[Pixel coordinate tracking data]
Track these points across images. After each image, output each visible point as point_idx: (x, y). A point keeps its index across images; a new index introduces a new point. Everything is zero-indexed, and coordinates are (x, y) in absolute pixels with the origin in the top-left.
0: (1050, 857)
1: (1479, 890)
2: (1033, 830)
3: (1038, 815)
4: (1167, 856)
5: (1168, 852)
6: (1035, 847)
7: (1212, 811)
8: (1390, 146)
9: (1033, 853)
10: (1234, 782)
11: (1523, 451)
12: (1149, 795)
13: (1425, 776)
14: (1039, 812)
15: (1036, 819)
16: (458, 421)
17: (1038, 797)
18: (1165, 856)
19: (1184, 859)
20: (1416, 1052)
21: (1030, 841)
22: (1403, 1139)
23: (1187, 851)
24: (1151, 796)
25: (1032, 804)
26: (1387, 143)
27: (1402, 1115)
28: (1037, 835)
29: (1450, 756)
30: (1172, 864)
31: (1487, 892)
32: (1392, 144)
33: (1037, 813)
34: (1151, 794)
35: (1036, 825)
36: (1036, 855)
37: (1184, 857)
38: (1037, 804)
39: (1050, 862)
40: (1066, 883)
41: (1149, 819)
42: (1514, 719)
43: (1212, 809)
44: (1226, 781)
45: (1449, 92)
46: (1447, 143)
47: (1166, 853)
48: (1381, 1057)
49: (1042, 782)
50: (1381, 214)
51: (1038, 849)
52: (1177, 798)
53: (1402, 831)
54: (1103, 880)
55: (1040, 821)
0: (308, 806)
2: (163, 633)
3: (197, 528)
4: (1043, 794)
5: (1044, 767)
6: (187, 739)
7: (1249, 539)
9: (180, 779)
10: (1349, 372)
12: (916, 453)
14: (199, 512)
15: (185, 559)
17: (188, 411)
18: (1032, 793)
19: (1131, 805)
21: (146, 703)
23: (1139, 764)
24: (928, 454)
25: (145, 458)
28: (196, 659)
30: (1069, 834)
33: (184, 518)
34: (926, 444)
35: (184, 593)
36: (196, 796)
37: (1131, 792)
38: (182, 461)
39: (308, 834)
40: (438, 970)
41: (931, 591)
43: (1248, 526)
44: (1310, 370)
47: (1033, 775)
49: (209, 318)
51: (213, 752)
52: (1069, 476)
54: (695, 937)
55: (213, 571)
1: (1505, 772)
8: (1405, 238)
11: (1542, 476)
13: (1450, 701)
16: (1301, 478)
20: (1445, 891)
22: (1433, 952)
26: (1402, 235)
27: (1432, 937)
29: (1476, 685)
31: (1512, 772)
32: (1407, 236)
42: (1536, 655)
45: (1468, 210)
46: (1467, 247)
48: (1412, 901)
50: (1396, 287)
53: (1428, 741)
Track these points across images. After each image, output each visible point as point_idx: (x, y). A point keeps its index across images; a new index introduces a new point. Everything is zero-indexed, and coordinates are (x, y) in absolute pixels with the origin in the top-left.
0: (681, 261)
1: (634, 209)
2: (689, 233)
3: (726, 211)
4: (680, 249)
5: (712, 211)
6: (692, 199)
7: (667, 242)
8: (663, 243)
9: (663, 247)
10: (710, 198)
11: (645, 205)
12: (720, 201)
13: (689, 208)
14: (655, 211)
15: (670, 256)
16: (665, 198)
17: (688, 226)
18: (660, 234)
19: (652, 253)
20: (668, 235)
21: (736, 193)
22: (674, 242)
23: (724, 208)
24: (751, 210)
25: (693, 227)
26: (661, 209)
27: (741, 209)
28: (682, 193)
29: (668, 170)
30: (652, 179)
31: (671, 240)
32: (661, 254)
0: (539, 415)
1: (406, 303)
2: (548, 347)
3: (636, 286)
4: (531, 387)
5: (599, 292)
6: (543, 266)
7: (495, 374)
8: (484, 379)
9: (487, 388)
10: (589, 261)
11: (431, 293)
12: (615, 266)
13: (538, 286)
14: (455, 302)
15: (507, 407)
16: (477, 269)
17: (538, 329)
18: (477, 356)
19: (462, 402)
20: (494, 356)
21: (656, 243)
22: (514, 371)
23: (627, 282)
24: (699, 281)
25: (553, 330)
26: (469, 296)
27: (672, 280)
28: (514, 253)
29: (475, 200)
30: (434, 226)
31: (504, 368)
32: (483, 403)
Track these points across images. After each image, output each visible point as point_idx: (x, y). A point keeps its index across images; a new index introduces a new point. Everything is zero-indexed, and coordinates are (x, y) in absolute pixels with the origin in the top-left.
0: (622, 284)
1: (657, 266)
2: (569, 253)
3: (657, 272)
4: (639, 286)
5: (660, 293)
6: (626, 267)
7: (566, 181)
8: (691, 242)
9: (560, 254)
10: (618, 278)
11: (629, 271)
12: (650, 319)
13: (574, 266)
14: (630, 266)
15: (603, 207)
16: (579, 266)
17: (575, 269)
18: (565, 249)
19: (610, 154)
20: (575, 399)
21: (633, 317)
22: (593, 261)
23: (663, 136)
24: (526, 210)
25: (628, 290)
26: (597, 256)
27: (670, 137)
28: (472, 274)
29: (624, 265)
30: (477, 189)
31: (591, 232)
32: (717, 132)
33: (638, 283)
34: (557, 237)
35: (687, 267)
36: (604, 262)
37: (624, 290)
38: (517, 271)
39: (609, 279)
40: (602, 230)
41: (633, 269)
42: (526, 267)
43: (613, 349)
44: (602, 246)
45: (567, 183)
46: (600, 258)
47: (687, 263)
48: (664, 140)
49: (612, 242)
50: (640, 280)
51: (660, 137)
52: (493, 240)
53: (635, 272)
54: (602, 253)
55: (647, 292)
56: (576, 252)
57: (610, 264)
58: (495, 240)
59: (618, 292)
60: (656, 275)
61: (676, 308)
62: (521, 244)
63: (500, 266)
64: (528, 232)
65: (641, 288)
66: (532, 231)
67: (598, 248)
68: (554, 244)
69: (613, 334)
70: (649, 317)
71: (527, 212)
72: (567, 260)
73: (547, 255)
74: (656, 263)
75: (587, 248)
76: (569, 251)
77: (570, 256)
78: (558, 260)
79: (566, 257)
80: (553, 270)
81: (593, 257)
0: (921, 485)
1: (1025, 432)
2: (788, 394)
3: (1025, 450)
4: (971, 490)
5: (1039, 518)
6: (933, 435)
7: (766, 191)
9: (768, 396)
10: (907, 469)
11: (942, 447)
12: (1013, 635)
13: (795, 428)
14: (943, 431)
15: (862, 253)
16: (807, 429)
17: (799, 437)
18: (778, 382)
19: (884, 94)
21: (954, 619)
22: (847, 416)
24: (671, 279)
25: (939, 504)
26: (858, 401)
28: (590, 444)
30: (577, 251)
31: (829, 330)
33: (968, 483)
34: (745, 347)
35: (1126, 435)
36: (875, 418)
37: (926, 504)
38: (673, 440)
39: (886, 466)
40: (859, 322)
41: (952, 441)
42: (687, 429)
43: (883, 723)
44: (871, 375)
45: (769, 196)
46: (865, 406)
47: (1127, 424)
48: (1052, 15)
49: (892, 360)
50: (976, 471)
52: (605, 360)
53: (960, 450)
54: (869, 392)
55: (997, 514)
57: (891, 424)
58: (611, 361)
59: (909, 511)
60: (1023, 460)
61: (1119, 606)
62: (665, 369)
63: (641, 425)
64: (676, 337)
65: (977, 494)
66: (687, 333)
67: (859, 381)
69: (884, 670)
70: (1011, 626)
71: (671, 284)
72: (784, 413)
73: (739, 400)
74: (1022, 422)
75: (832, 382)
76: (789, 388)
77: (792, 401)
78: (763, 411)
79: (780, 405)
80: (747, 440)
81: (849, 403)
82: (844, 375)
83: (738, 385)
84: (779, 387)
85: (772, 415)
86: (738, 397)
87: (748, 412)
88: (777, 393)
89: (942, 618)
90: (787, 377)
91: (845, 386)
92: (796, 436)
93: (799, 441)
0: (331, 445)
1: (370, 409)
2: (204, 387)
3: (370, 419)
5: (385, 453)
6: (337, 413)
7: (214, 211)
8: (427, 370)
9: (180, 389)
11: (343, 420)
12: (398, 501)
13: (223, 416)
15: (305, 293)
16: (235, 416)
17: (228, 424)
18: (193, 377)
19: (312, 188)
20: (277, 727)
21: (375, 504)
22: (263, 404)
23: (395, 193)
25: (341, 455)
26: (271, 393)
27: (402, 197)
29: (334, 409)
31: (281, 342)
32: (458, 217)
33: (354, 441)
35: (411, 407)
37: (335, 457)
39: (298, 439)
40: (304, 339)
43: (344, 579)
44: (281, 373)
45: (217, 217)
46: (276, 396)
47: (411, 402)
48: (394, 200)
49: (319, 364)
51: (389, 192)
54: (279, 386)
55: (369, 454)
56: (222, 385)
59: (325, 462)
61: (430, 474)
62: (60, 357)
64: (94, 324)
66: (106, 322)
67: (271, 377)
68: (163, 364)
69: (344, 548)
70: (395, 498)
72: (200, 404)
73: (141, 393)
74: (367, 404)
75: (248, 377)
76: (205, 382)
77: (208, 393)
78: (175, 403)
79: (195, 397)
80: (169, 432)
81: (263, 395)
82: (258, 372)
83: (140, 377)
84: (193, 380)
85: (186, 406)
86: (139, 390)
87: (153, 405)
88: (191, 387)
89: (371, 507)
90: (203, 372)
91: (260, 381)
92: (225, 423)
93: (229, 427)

The task: Reproduce the material above word for word, starting with its very first line and ending after the line that contains "26: (1387, 143)".

Exercise result:
Track these points across images. After each image, output each visible point as point_idx: (x, y). A point keeps its index across images; a new index introduces a new point. Everything is zero-indexed, and coordinates are (x, y) in absolute pixels with the origin in the top-left.
0: (1050, 857)
1: (1479, 890)
2: (1033, 830)
3: (1038, 815)
4: (1167, 856)
5: (1168, 852)
6: (1035, 847)
7: (1212, 811)
8: (1390, 146)
9: (1033, 853)
10: (1234, 782)
11: (1523, 451)
12: (1149, 795)
13: (1425, 776)
14: (1039, 812)
15: (1036, 819)
16: (458, 421)
17: (1038, 797)
18: (1165, 856)
19: (1184, 859)
20: (1416, 1052)
21: (1030, 841)
22: (1403, 1139)
23: (1187, 851)
24: (1151, 796)
25: (1032, 804)
26: (1387, 143)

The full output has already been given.